How do I make sense of the conditional probability $\mathbb{P} (E|Y=y)$, since $\mathbb{P} (E \cap \{ Y=y\})$ divided by $\mathbb{P} (Y=y)$ yields $0/0$? And how can I prove the above formula? Is there a simple explanation, or do I need measure theoretic probability theory in order to comprehend this?
There are different ways to define this "conditional probability" with respect to the zero-mass event $Y=y$ which agree in appropiate sense.
1) If you know the notion of conditional expectation, recall the following statement:
Let $(\Omega, \mathcal F)$ be a measurable space and $Y:\Omega \to \mathbb R$, $ g:\Omega\to \mathbb R$ measurable functions such that $g$ is in fact $\sigma (Y)$-measurable. Then there exists an measurable function $h:\mathbb R \to \mathbb R$ such that $g = h(Y)$.

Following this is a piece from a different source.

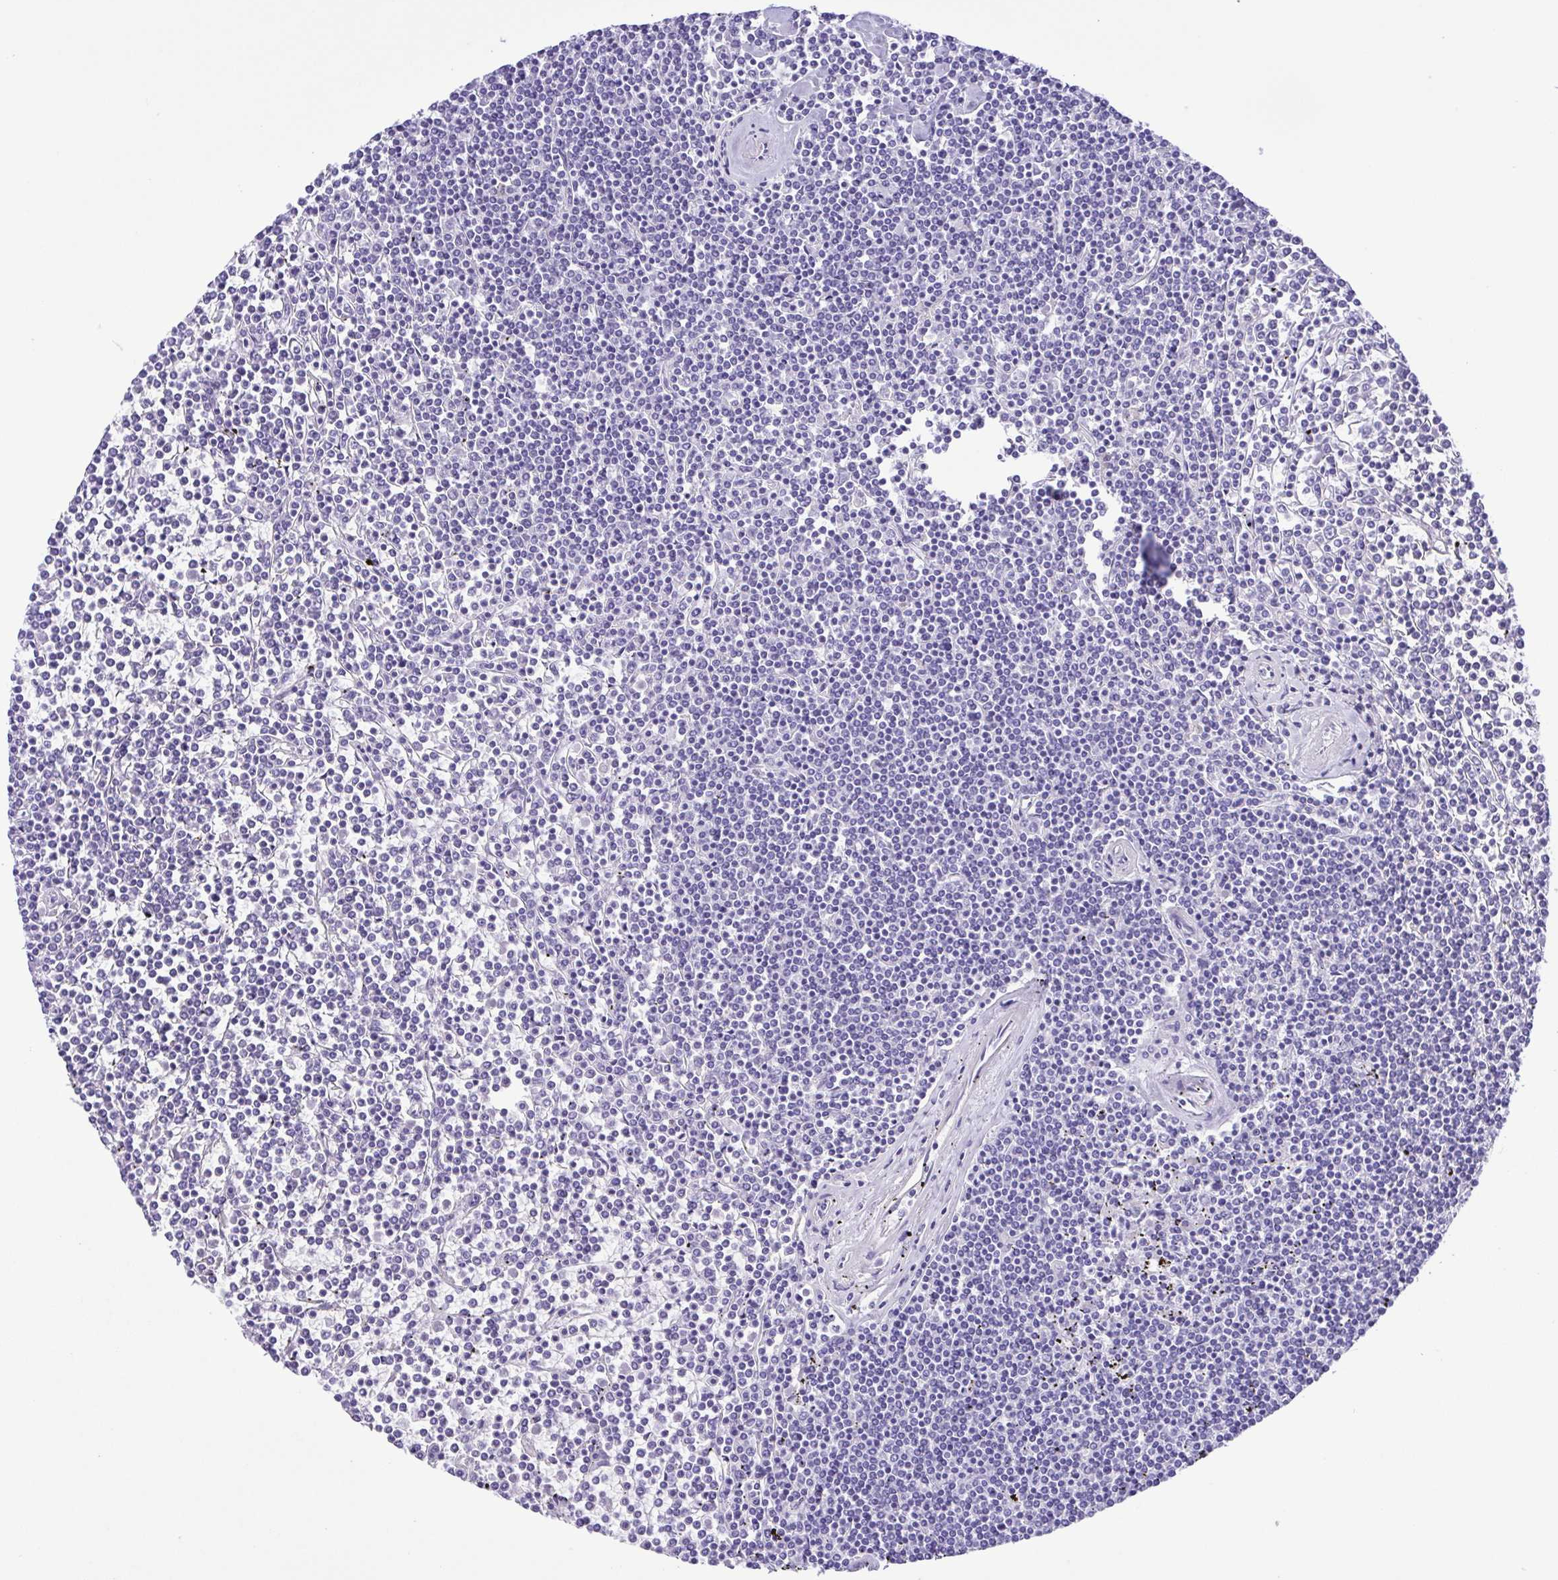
{"staining": {"intensity": "negative", "quantity": "none", "location": "none"}, "tissue": "lymphoma", "cell_type": "Tumor cells", "image_type": "cancer", "snomed": [{"axis": "morphology", "description": "Malignant lymphoma, non-Hodgkin's type, Low grade"}, {"axis": "topography", "description": "Spleen"}], "caption": "Protein analysis of lymphoma shows no significant expression in tumor cells. (Stains: DAB immunohistochemistry (IHC) with hematoxylin counter stain, Microscopy: brightfield microscopy at high magnification).", "gene": "OVGP1", "patient": {"sex": "female", "age": 19}}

In this terms, take $g = \mathbb P (E \vert Y) $, thus there exists $h$ such that $\mathbb P (E\vert Y) = h(Y) $. Then define $\mathbb P (E \vert Y= y) := h(y)$.
2) Second possibility is the way of Lucas' answer.

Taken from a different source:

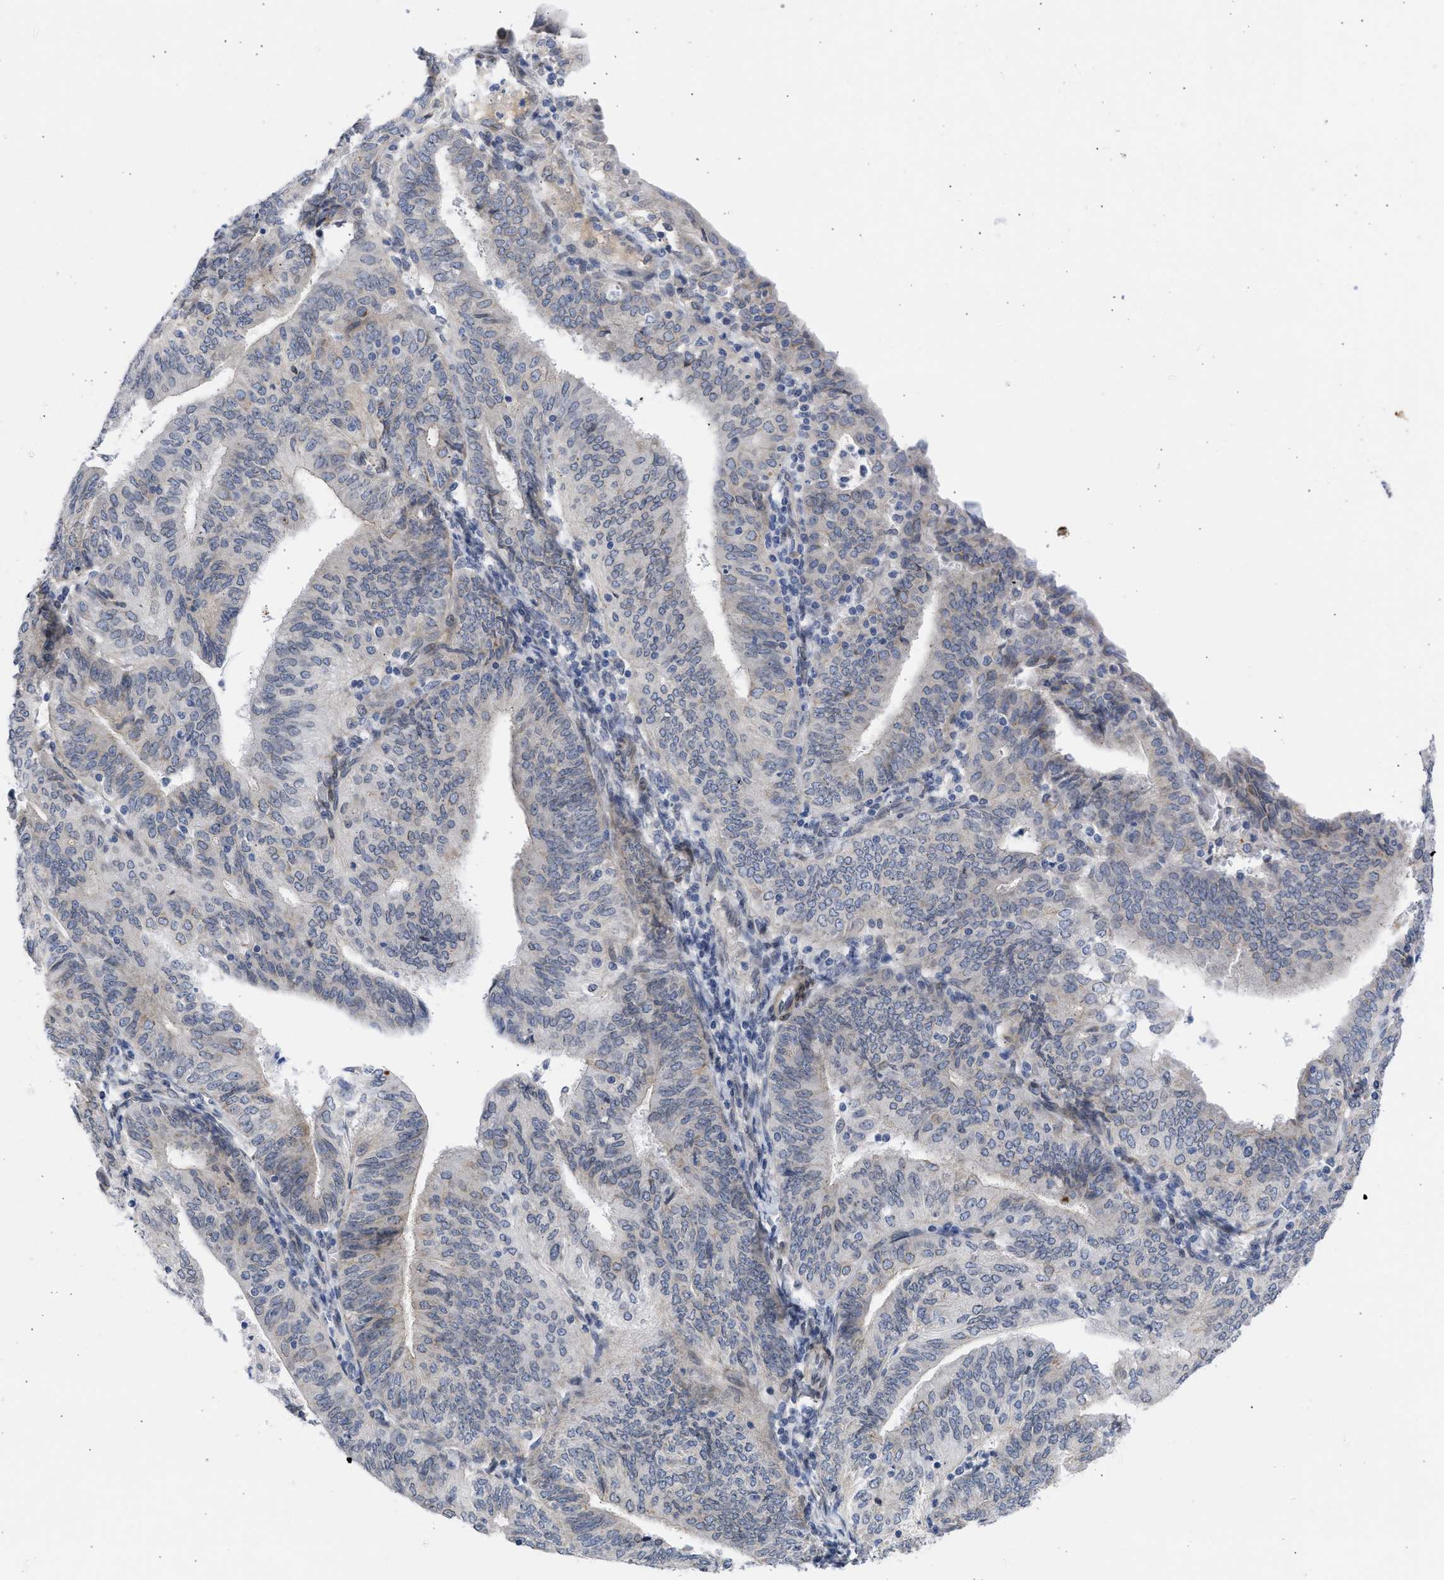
{"staining": {"intensity": "negative", "quantity": "none", "location": "none"}, "tissue": "endometrial cancer", "cell_type": "Tumor cells", "image_type": "cancer", "snomed": [{"axis": "morphology", "description": "Adenocarcinoma, NOS"}, {"axis": "topography", "description": "Endometrium"}], "caption": "Immunohistochemistry image of neoplastic tissue: human adenocarcinoma (endometrial) stained with DAB (3,3'-diaminobenzidine) displays no significant protein staining in tumor cells. (DAB (3,3'-diaminobenzidine) IHC, high magnification).", "gene": "NUP35", "patient": {"sex": "female", "age": 58}}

3) Another matching definition can be defining exactly what you need:
If $X$ is another random variable (not singular) let $f(x,y)$ be the joint density of $X,Y$ (with respect to $\mu \otimes \lambda$ where $\mu \in \{\lambda , \chi\}$ , where $\lambda$ denotes the Lebesgue-measure and $\chi$ the counting measure). Then define
$$\mathbb E (X \vert Y = y) := \int_{\mathbb{R}} \frac{f(x,y)}{f_Y(y)} \text d \mu (x)$$
All in all in my opinion Lucas' way is the most intuitiv one. But with 1) and 3) the "law of total probability" is immediatly fulfilled.